» **PROBLEM REQUIREMENTS**
The data below holds a line containing "101: (47, 69)" and a line containing "111: (40, 69)"; please quote exactly those two lines and every line between them, and nothing else.

*** DATA IN THIS EXERCISE ***

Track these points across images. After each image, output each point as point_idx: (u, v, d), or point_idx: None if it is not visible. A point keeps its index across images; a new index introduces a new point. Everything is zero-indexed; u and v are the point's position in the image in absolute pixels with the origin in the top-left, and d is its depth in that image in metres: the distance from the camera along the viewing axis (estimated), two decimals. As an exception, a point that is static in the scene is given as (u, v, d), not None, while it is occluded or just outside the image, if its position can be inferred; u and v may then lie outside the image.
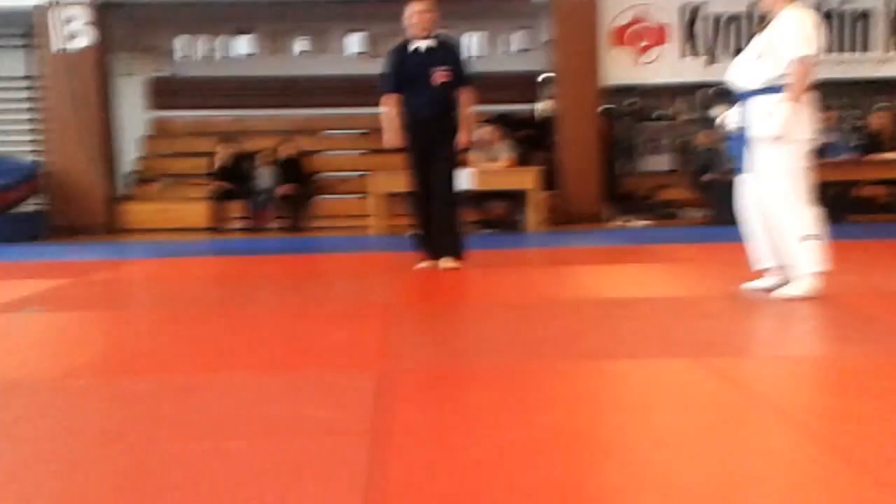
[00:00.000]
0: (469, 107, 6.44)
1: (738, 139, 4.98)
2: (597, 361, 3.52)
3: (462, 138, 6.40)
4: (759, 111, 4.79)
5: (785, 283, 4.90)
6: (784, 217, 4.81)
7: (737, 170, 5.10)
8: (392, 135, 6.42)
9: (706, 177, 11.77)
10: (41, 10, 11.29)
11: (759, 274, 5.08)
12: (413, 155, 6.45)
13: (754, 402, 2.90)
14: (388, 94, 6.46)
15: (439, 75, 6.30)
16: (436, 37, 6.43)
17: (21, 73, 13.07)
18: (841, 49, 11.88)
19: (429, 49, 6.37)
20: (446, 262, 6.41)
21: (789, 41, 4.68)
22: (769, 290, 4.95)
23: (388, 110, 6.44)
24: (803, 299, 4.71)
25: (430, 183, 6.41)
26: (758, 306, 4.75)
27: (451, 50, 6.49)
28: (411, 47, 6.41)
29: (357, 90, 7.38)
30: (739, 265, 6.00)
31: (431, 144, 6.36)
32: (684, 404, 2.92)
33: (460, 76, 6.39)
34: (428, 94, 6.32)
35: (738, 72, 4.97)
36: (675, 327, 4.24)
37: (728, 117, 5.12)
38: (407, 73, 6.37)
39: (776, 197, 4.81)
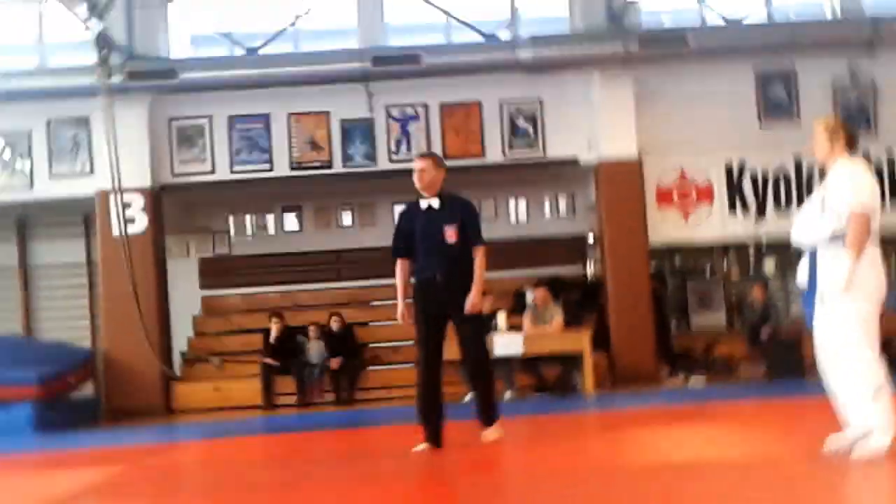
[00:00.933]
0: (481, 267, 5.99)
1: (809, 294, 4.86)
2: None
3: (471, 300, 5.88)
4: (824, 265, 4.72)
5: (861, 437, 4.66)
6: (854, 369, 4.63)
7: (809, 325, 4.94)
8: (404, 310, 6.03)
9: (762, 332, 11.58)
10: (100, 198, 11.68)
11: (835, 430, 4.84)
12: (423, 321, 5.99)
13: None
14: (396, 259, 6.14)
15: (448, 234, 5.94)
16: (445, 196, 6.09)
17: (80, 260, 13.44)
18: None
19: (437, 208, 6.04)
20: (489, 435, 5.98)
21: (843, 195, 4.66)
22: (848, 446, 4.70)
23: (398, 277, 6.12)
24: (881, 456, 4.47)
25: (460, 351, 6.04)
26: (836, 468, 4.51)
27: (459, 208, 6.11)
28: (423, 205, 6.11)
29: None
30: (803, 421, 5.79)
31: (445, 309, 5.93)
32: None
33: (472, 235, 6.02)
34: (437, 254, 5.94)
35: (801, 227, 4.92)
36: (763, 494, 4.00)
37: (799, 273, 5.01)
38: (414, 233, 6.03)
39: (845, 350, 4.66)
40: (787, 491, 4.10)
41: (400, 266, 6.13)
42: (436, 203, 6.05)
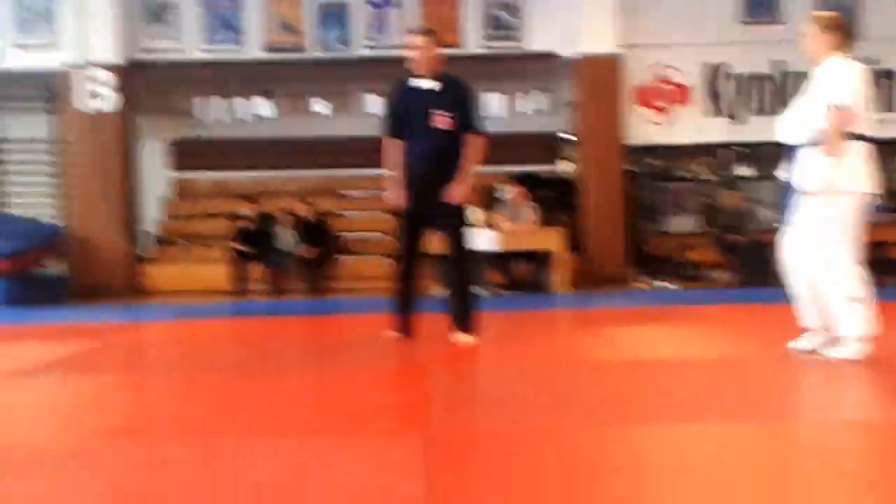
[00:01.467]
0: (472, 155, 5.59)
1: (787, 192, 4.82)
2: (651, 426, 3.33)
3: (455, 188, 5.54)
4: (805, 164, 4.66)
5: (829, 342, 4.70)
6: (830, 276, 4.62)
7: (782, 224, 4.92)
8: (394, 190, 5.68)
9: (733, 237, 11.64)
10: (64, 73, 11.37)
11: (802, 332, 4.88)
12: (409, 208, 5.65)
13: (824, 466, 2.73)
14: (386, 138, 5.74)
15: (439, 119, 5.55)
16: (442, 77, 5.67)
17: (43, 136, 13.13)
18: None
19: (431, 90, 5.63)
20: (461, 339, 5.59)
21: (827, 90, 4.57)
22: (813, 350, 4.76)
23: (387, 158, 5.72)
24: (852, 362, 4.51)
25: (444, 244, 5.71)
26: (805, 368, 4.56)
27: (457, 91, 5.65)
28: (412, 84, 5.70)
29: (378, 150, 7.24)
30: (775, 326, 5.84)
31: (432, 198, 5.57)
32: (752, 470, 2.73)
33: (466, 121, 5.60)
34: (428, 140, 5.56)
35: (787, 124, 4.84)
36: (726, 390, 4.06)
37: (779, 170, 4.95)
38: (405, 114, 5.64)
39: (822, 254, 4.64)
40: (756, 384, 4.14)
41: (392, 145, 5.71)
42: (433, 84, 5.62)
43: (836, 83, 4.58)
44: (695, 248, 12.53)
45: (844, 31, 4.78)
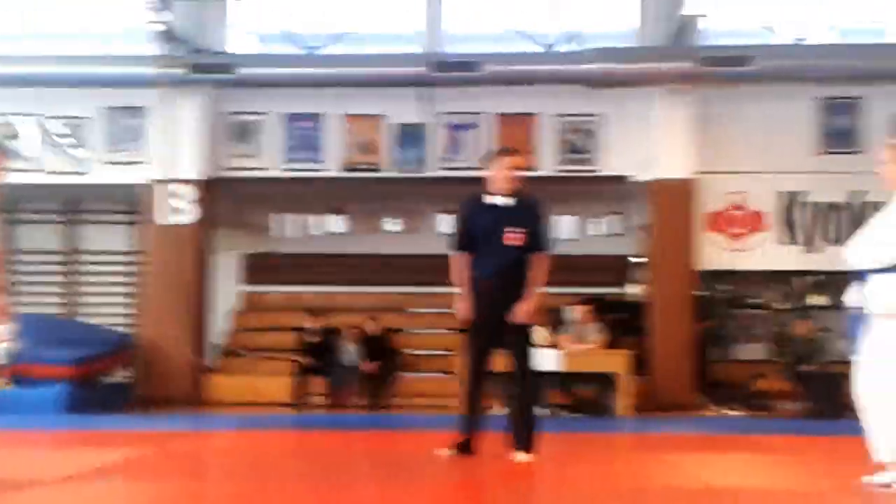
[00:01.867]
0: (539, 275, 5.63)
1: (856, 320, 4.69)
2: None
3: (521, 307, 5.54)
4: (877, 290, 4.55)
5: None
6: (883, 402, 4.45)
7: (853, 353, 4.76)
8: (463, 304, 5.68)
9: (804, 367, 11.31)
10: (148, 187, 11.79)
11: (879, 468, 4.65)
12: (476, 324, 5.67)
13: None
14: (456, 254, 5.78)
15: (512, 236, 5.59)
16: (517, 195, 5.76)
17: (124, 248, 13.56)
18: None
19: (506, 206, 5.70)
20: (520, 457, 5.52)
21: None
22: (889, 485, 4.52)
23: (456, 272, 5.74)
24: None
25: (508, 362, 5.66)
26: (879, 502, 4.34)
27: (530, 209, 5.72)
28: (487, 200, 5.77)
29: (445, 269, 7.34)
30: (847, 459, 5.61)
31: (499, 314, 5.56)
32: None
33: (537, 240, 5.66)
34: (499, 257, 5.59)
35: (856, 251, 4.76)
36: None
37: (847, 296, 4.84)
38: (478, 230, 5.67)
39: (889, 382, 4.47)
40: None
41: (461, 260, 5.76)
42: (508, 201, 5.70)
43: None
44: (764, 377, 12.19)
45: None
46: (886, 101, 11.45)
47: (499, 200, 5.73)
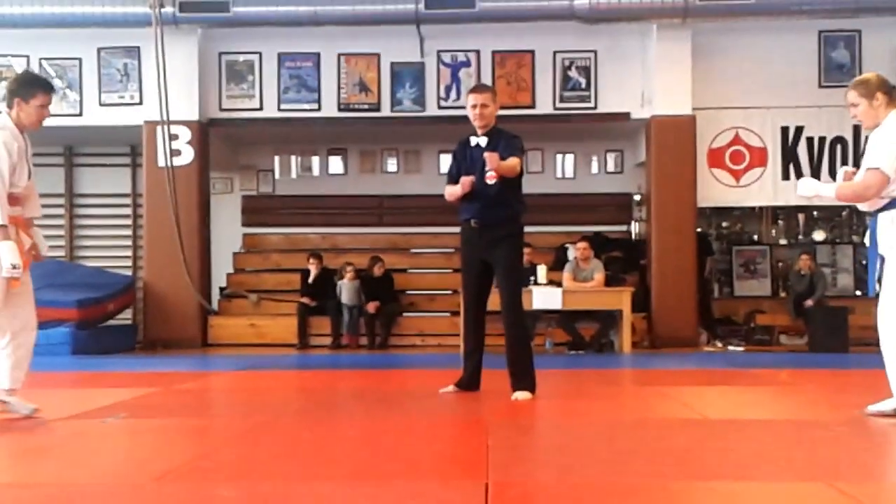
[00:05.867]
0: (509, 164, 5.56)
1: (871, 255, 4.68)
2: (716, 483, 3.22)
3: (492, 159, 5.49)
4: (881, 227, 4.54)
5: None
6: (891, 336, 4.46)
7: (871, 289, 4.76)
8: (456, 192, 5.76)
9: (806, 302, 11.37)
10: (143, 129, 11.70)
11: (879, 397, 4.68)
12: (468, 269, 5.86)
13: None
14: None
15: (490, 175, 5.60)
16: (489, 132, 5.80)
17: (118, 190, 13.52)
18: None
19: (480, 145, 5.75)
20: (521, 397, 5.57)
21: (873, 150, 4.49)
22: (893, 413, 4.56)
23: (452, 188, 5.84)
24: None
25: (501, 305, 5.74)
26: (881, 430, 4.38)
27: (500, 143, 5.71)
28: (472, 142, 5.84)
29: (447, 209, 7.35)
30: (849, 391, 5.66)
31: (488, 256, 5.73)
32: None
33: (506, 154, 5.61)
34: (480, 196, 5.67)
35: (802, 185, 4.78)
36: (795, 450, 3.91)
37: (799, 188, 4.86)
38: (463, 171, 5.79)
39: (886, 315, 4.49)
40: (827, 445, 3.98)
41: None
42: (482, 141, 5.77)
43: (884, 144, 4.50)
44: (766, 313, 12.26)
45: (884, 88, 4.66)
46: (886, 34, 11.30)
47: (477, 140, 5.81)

*** End of DATA IN THIS EXERCISE ***
*** DATA IN THIS EXERCISE ***

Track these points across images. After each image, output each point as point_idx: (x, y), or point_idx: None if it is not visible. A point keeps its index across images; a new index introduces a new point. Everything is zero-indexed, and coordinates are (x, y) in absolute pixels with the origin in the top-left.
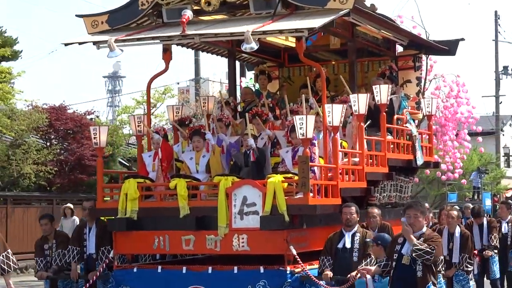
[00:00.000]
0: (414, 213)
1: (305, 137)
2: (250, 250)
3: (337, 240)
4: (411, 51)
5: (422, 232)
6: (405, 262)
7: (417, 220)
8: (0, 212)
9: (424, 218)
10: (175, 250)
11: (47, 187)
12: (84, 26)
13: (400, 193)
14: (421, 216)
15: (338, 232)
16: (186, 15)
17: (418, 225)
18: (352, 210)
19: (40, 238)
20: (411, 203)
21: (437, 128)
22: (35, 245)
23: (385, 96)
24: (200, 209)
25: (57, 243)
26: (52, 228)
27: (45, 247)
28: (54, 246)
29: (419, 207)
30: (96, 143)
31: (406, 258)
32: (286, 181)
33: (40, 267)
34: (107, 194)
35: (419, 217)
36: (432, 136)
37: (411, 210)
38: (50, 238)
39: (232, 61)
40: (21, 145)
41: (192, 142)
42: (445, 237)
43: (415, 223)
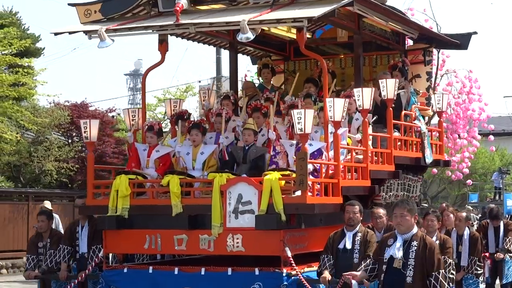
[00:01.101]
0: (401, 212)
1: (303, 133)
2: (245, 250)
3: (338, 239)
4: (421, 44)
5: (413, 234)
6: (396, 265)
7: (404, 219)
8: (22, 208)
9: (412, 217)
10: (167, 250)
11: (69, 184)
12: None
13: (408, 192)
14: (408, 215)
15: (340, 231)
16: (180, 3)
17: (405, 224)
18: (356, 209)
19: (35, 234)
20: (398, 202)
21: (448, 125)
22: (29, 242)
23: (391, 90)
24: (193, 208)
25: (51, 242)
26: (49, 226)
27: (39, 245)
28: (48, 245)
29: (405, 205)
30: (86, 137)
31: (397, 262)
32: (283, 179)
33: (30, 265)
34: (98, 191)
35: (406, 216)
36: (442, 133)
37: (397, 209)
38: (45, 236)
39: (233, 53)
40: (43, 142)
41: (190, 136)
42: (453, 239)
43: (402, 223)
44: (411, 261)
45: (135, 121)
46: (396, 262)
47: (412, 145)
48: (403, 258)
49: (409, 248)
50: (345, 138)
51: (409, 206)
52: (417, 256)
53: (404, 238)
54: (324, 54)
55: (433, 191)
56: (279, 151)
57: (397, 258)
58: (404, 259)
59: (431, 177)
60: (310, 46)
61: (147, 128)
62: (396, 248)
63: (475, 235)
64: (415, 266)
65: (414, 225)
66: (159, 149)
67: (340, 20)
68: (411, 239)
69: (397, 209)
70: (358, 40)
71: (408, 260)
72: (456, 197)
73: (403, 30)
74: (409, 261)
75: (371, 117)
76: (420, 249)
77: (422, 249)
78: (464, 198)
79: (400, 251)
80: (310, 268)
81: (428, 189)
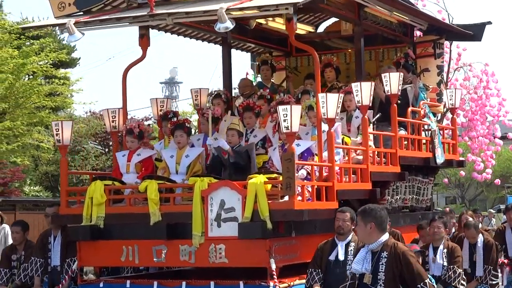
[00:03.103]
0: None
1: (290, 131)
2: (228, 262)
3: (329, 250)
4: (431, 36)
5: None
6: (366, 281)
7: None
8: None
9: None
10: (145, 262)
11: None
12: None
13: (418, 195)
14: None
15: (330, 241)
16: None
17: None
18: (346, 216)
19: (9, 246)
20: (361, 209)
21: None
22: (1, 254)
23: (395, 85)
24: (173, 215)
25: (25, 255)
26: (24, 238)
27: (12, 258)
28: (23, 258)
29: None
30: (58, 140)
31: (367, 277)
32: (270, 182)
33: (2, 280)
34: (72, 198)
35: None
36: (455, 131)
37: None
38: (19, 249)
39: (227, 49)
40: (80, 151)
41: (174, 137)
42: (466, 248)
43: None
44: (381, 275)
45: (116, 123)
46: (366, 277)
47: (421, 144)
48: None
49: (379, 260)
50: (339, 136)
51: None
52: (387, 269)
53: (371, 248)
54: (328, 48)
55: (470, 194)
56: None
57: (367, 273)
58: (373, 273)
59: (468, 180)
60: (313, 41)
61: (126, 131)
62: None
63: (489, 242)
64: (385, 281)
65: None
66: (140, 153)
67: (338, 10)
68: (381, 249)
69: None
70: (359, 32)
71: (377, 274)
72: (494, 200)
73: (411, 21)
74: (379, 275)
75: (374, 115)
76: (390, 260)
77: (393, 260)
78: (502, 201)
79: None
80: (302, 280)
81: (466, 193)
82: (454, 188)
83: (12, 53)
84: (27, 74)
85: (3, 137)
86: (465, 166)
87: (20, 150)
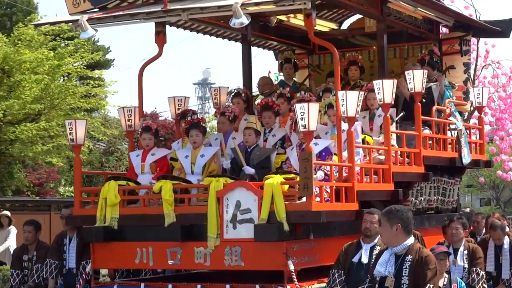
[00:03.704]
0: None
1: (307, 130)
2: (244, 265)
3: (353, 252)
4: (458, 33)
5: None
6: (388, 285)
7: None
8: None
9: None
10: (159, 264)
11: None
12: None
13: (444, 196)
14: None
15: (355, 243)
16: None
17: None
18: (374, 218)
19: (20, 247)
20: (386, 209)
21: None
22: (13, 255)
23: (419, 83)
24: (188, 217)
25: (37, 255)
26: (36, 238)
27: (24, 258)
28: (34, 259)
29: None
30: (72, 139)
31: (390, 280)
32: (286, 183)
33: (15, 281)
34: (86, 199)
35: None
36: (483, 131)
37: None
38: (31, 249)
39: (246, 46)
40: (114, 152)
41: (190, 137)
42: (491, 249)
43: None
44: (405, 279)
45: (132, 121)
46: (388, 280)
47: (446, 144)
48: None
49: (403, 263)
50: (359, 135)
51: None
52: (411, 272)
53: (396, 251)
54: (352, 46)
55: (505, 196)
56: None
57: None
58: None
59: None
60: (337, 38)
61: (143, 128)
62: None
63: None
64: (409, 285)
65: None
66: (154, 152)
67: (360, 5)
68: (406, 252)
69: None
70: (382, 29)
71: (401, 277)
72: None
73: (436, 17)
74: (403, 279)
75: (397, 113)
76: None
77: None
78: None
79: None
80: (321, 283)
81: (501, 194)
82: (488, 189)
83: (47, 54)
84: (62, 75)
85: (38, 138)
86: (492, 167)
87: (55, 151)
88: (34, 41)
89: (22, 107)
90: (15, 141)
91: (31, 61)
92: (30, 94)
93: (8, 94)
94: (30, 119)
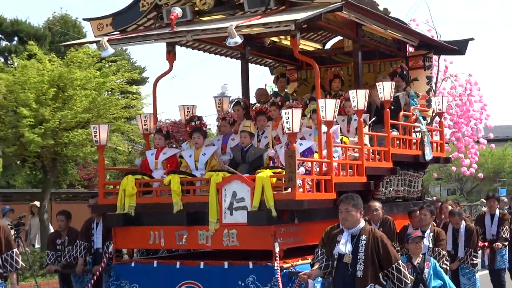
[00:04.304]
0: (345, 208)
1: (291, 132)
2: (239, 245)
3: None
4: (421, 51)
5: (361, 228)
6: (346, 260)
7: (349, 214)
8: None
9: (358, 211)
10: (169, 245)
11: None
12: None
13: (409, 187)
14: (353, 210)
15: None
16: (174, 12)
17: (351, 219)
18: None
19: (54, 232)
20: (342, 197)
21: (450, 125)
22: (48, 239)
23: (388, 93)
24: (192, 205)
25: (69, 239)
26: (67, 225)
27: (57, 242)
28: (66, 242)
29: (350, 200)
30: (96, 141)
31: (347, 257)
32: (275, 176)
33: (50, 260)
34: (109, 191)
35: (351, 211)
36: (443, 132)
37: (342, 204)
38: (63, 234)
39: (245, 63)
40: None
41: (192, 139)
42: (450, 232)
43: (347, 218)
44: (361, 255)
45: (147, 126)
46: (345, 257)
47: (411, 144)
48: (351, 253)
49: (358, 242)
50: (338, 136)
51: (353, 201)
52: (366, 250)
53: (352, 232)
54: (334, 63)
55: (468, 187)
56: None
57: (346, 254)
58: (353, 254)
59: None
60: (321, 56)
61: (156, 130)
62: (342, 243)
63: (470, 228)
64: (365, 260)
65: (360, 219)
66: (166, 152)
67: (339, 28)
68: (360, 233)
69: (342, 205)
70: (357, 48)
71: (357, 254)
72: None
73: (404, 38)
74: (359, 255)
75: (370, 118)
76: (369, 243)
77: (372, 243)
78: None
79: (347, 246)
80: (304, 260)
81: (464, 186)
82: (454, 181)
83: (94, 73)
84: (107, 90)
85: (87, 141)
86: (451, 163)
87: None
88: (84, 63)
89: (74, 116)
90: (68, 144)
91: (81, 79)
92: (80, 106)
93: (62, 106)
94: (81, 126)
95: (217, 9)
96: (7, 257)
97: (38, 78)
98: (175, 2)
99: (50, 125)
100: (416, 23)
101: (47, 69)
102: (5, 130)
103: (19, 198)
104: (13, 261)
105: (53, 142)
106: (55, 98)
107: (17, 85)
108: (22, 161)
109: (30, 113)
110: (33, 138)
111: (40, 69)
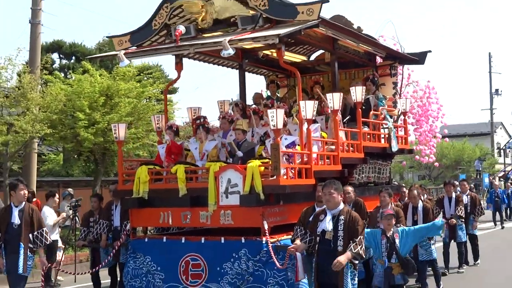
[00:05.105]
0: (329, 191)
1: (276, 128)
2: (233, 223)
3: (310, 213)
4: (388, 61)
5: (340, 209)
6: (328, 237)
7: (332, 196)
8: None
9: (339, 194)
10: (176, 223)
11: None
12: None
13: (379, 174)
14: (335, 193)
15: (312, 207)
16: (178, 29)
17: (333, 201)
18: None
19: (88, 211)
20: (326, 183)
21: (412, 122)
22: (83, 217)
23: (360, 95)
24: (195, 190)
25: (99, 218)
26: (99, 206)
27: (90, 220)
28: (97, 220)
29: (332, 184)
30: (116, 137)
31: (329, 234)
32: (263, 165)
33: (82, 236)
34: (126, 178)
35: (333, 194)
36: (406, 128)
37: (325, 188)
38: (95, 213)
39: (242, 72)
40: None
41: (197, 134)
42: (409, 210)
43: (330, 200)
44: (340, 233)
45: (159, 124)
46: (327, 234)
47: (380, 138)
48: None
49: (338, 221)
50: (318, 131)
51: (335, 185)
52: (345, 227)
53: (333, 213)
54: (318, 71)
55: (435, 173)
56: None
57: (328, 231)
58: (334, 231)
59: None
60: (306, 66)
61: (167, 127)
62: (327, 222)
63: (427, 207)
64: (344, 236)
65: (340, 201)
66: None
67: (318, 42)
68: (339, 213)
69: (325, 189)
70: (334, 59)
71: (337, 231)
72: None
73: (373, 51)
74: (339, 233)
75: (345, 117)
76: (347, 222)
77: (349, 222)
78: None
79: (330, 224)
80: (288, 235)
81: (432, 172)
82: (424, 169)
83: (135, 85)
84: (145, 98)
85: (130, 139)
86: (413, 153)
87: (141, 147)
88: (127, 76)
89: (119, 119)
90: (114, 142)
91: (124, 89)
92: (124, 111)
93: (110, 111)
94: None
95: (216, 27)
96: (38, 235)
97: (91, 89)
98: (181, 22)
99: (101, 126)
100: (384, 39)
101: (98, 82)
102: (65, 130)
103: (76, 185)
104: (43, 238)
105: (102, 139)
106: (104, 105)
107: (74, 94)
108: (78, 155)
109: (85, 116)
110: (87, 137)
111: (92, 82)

*** End of DATA IN THIS EXERCISE ***

» **TASK RESULT**
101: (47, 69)
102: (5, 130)
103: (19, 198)
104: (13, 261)
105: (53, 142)
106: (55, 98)
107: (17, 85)
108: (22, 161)
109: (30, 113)
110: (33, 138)
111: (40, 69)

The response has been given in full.